Following the Trump administration's recent budget proposal to reduce NASA’s astrophysics funding and completely cancel WFIRST, the Wide-Field Infrared Survey Telescope, scientists from the American Astronomical Society (AAS) are voicing their concerns.
“We cannot accept termination of WFIRST, which was the highest-priority space-astronomy mission in the most recent decadal survey,” said AAS President-Elect Megan Donahue in a statement. “And the proposed 10 percent reduction in NASA’s astrophysics budget, amounting to nearly $1 billion over the next five years, will cripple US astronomy.”
This is bad news for Americans enjoying the country’s status as the world leader in space research. As part of its budget plans, the government also recently announced its proposal to terminate federal funding of the International Space Station (ISS), with the vision that private companies will take over and foot the bill. However, these companies aren’t exactly on board.
And now it seems that WFIRST, a revolutionary new telescope planned to take over from the Hubble Space Telescope and the upcoming James Webb Space Telescope (JWST), will lose its funding too.

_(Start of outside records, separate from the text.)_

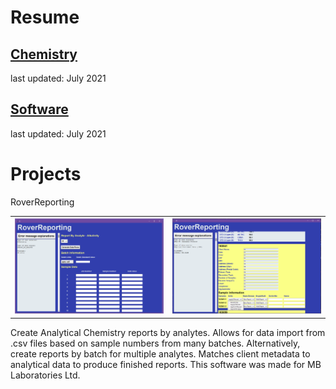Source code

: # Resume
## [Chemistry](Peter_Levett_Chemistry_Resume_04July2021.pdf)
last updated: July 2021
## [Software](Peter_Levett_Programming_Resume_04July2021.pdf)
last updated: July 2021

# Projects

RoverReporting
<table>
 <tr>
   <th><img src="https://github.com/StavromularBeta/StavromularBeta.github.io/blob/master/RoverReporting_1.png" width=100% height=100%></th>
   <th><img src="https://github.com/StavromularBeta/StavromularBeta.github.io/blob/master/RoverReporting_3.png" width=100% height=100%></th>
 </tr>
</table> 

Create Analytical Chemistry reports by analytes. Allows for data import from .csv files based on sample numbers from many batches. Alternatively, create reports by batch for multiple analytes. Matches client metadata to analytical data to produce finished reports. This software was made for MB Laboratories Ltd.
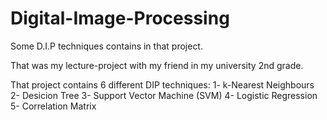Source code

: # Digital-Image-Processing
Some D.I.P techniques contains in that project.

That was my lecture-project with my friend in my university 2nd grade.

That project contains 6 different DIP techniques:
1- k-Nearest Neighbours
2- Desicion Tree
3- Support Vector Machine (SVM)
4- Logistic Regression
5- Correlation Matrix

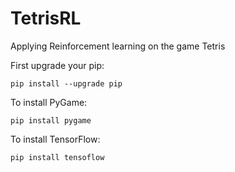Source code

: # TetrisRL
Applying Reinforcement learning on the game Tetris

First upgrade your pip:

`pip install --upgrade pip`

To install PyGame:

`pip install pygame`

To install TensorFlow:

`pip install tensoflow`
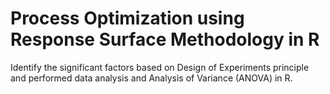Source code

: # Process Optimization using Response Surface Methodology in R
Identify the significant factors based on Design of Experiments principle and performed data analysis and Analysis of Variance (ANOVA) in R.
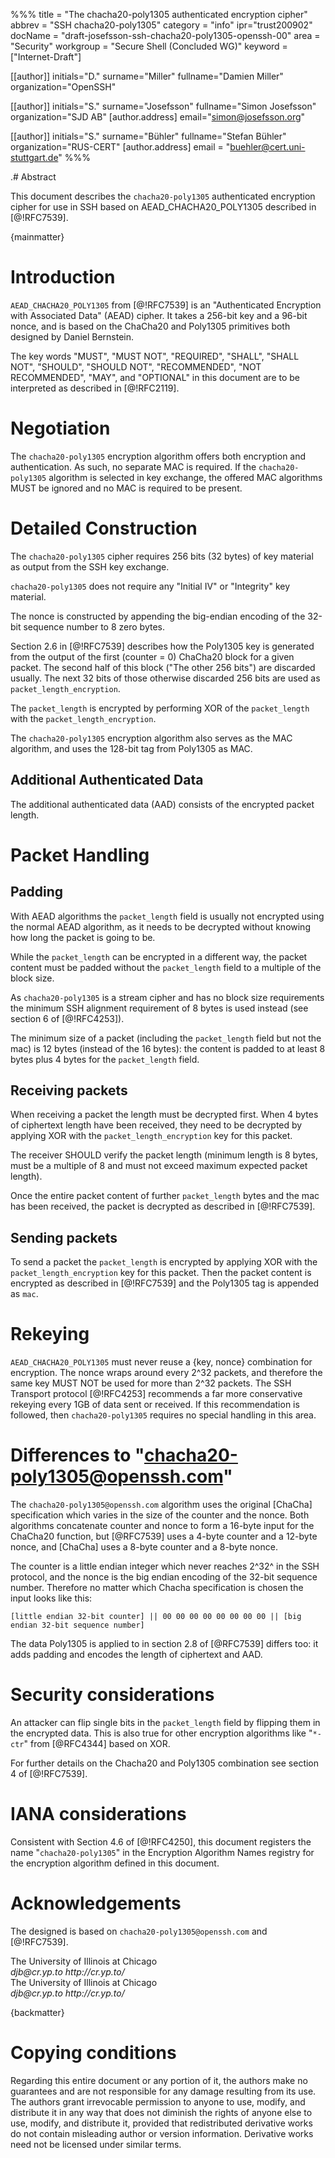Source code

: %%%
title = "The chacha20-poly1305 authenticated encryption cipher"
abbrev = "SSH chacha20-poly1305"
category = "info"
ipr="trust200902"
docName = "draft-josefsson-ssh-chacha20-poly1305-openssh-00"
area = "Security"
workgroup = "Secure Shell (Concluded WG)"
keyword = ["Internet-Draft"]

[[author]]
initials="D."
surname="Miller"
fullname="Damien Miller"
organization="OpenSSH"

[[author]]
initials="S."
surname="Josefsson"
fullname="Simon Josefsson"
organization="SJD AB"
[author.address]
email="simon@josefsson.org"

[[author]]
initials="S."
surname="Bühler"
fullname="Stefan Bühler"
organization="RUS-CERT"
[author.address]
email = "buehler@cert.uni-stuttgart.de"
%%%

.# Abstract

This document describes the `chacha20-poly1305` authenticated encryption
cipher for use in SSH based on AEAD_CHACHA20_POLY1305 described in
[@!RFC7539].

{mainmatter}

# Introduction

`AEAD_CHACHA20_POLY1305` from [@!RFC7539] is an "Authenticated
Encryption with Associated Data" (AEAD) cipher.  It takes a 256-bit key
and a 96-bit nonce, and is based on the ChaCha20 and Poly1305 primitives
both designed by Daniel Bernstein.

The key words "MUST", "MUST NOT", "REQUIRED", "SHALL", "SHALL NOT",
"SHOULD", "SHOULD NOT", "RECOMMENDED", "NOT RECOMMENDED", "MAY", and
"OPTIONAL" in this document are to be interpreted as described in
[@!RFC2119].

# Negotiation

The `chacha20-poly1305` encryption algorithm offers both encryption and
authentication.  As such, no separate MAC is required.  If the
`chacha20-poly1305` algorithm is selected in key exchange, the offered
MAC algorithms MUST be ignored and no MAC is required to be present.

# Detailed Construction

The `chacha20-poly1305` cipher requires 256 bits (32 bytes) of key
material as output from the SSH key exchange.

`chacha20-poly1305` does not require any "Initial IV" or "Integrity" key
material.

The nonce is constructed by appending the big-endian encoding of the
32-bit sequence number to 8 zero bytes.

Section 2.6 in [@!RFC7539] describes how the Poly1305 key is generated
from the output of the first (counter = 0) ChaCha20 block for a given
packet.  The second half of this block ("The other 256 bits") are
discarded usually.  The next 32 bits of those otherwise discarded 256
bits are used as `packet_length_encryption`.

The `packet_length` is encrypted by performing XOR of the `packet_length`
with the `packet_length_encryption`.

The `chacha20-poly1305` encryption algorithm also serves as the MAC
algorithm, and uses the 128-bit tag from Poly1305 as MAC.

## Additional Authenticated Data

The additional authenticated data (AAD) consists of the encrypted packet
length.

# Packet Handling

## Padding

With AEAD algorithms the `packet_length` field is usually not encrypted
using the normal AEAD algorithm, as it needs to be decrypted without
knowing how long the packet is going to be.

While the `packet_length` can be encrypted in a different way, the
packet content must be padded without the `packet_length` field to a
multiple of the block size.

As `chacha20-poly1305` is a stream cipher and has no block size
requirements the minimum SSH alignment requirement of 8 bytes is used
instead (see section 6 of [@!RFC4253]).

The minimum size of a packet (including the `packet_length` field but
not the mac) is 12 bytes (instead of the 16 bytes): the content is
padded to at least 8 bytes plus 4 bytes for the `packet_length` field.

## Receiving packets

When receiving a packet the length must be decrypted first.  When 4
bytes of ciphertext length have been received, they need to be decrypted
by applying XOR with the `packet_length_encryption` key for this packet.

The receiver SHOULD verify the packet length (minimum length is 8 bytes,
must be a multiple of 8 and must not exceed maximum expected packet
length).

Once the entire packet content of further `packet_length` bytes and the
mac has been received, the packet is decrypted as described in
[@!RFC7539].

## Sending packets

To send a packet the `packet_length` is encrypted by applying XOR with
the `packet_length_encryption` key for this packet.  Then the packet
content is encrypted as described in [@!RFC7539] and the Poly1305 tag is
appended as `mac`.

# Rekeying

`AEAD_CHACHA20_POLY1305` must never reuse a {key, nonce} combination for
encryption.  The nonce wraps around every 2^32 packets, and therefore
the same key MUST NOT be used for more than 2^32 packets.  The SSH
Transport protocol [@!RFC4253] recommends a far more conservative
rekeying every 1GB of data sent or received.  If this recommendation is
followed, then `chacha20-poly1305` requires no special handling in this
area.

# Differences to "chacha20-poly1305@openssh.com"

The `chacha20-poly1305@openssh.com` algorithm uses the original [ChaCha]
specification which varies in the size of the counter and the nonce.
Both algorithms concatenate counter and nonce to form a 16-byte input
for the ChaCha20 function, but [@RFC7539] uses a 4-byte counter and a
12-byte nonce, and [ChaCha] uses a 8-byte counter and a 8-byte nonce.

The counter is a little endian integer which never reaches 2^32^ in the
SSH protocol, and the nonce is the big endian encoding of the 32-bit
sequence number. Therefore no matter which Chacha specification is
chosen the input looks like this:

    [little endian 32-bit counter] || 00 00 00 00 00 00 00 00 || [big endian 32-bit sequence number]

The data Poly1305 is applied to in section 2.8 of [@RFC7539] differs
too: it adds padding and encodes the length of ciphertext and AAD.

# Security considerations

An attacker can flip single bits in the `packet_length` field by
flipping them in the encrypted data.  This is also true for other
encryption algorithms like "`*-ctr`" from [@RFC4344] based on XOR.

For further details on the Chacha20 and Poly1305 combination see section
4 of [@!RFC7539].

# IANA considerations

Consistent with Section 4.6 of [@!RFC4250], this document registers the
name "`chacha20-poly1305`" in the Encryption Algorithm Names registry
for the encryption algorithm defined in this document.

# Acknowledgements

The designed is based on `chacha20-poly1305@openssh.com` and
[@!RFC7539].

<reference anchor='ChaCha' target='http://cr.yp.to/chacha/chacha-20080128.pdf'>
    <front>
        <title>ChaCha, a variant of Salsa20</title>
        <author initials='D.J.' surname='Bernstein' fullname='Daniel J. Bernstein'>
            <organization>The University of Illinois at Chicago</organization>
            <address>
                <email>djb@cr.yp.to</email>
                <uri>http://cr.yp.to/</uri>
            </address>
        </author>
        <date year='2008'/>
    </front>
</reference>

<reference anchor='Poly1305' target='http://cr.yp.to/mac/poly1305-20050329.pdf'>
    <front>
        <title>The Poly1305-AES message-authentication code</title>
        <author initials='D.J.' surname='Bernstein' fullname='Daniel J. Bernstein'>
            <organization>The University of Illinois at Chicago</organization>
            <address>
                <email>djb@cr.yp.to</email>
                <uri>http://cr.yp.to/</uri>
            </address>
        </author>
        <date year='2005'/>
    </front>
</reference>

{backmatter}

# Copying conditions

Regarding this entire document or any portion of it, the authors make no
guarantees and are not responsible for any damage resulting from its
use.  The authors grant irrevocable permission to anyone to use, modify,
and distribute it in any way that does not diminish the rights of anyone
else to use, modify, and distribute it, provided that redistributed
derivative works do not contain misleading author or version
information.  Derivative works need not be licensed under similar terms.
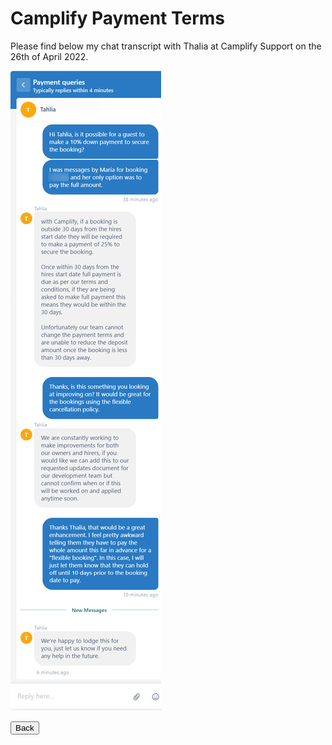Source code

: <link href="../styles/custom.css" rel="stylesheet" />

# Camplify Payment Terms
Please find below my chat transcript with Thalia at Camplify Support on the 26th of April 2022.

![chat](images/camplify-payment.png)

<a href="../index.html#guides"><button class="nav-button"><i class="arrow arrow-left"></i> Back</button></a>
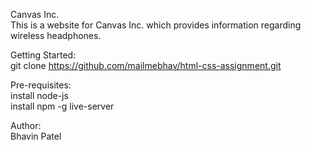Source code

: Canvas Inc.<br>
This is a website for Canvas Inc. which provides information regarding wireless headphones.<br>

Getting Started:<br>
git clone https://github.com/mailmebhav/html-css-assignment.git<br>

Pre-requisites:<br>
install node-js<br>
install npm -g live-server <br>

Author:<br>
Bhavin Patel<br>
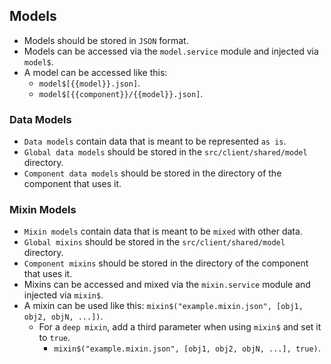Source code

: ## Models
- Models should be stored in `JSON` format.
- Models can be accessed via the `model.service` module and injected via `model$`.
- A model can be accessed like this:
	- `model$[{{model}}.json]`.
	- `model$[{{component}}/{{model}}.json]`.

### Data Models
- `Data models` contain data that is meant to be represented `as is`.
- `Global data models` should be stored in the `src/client/shared/model` directory.
- `Component data models` should be stored in the directory of the component that uses it.

### Mixin Models
- `Mixin models` contain data that is meant to be `mixed` with other data.
- `Global mixins` should be stored in the `src/client/shared/model` directory.
- `Component mixins` should be stored in the directory of the component that uses it.
- Mixins can be accessed and mixed via the `mixin.service` module and injected via `mixin$`.
- A mixin can be used like this: `mixin$("example.mixin.json", [obj1, obj2, objN, ...])`.
	- For a `deep mixin`, add a third parameter when using `mixin$` and set it to `true`.
		- `mixin$("example.mixin.json", [obj1, obj2, objN, ...], true)`.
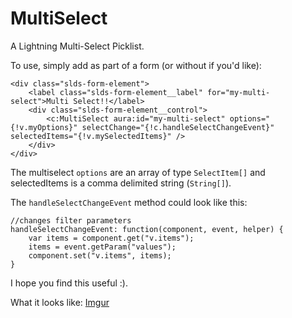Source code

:# MultiSelect
A Lightning Multi-Select Picklist.

To use, simply add as part of a form (or without if you'd like):

    <div class="slds-form-element">
        <label class="slds-form-element__label" for="my-multi-select">Multi Select!!</label>
        <div class="slds-form-element__control">
            <c:MultiSelect aura:id="my-multi-select" options="{!v.myOptions}" selectChange="{!c.handleSelectChangeEvent}" selectedItems="{!v.mySelectedItems}" />
        </div>
    </div>
    
The multiselect `options` are an array of type `SelectItem[]` and selectedItems is a comma delimited string (`String[]`).

The `handleSelectChangeEvent` method could look like this:

    //changes filter parameters
    handleSelectChangeEvent: function(component, event, helper) {
        var items = component.get("v.items");
        items = event.getParam("values");
        component.set("v.items", items);
    }
    
I hope you find this useful :).

What it looks like:
[Imgur](http://i.imgur.com/22RPF0k.gifv)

WFIRST would be 100 times more powerful than Hubble, with a focal plane 200 time larger than the JWST. Launching in the mid-2020s, it would survey faraway galaxies to unravel the mysteries of dark energy and dark matter.
Without WFIRST, the US will have no large space telescope to succeed Hubble and the JWST, leaving astrophysical research rather in the dark.
"Abandoning WFIRST is abandoning US leadership in dark energy and exoplanets,” WFIRST science team co-chair David Spergel tweeted earlier this week.
“Not only is WFIRST a top decadal-survey priority in astronomy and astrophysics, but the mission has also undergone rigorous community, agency, and Congressional assessment and oversight and meets the high expectations of an astrophysics flagship,” stated AAS Executive Officer Kevin B. Marvel.
WFIRST has been heavily scrutinized by many review panels, with the conclusion that it won’t go beyond its budget and will greatly advance the field of astrophysical research, yet Trump’s administration wants to cancel it and redirect funding towards "completed" missions.
However, there is still some hope that Congress might ignore the decision.
Astronomers are worried that a decline in federal investment in space exploration and astrophysical research could affect many future surveys and harm important community-based scientific processes.
“These efforts to achieve community consensus on research priorities are vital to ensuring the maximum return on public and private investments in the astronomical sciences,” said Marvel. “The cancellation of WFIRST would set a dangerous precedent and severely weaken a decadal-survey process that has established collective scientific priorities for a world-leading program for a half century.
“Such a move would also sacrifice US leadership in space-based dark energy, exoplanet, and survey astrophysics. We cannot allow such drastic damage to the field of astronomy, the impacts of which would be felt for more than a generation.”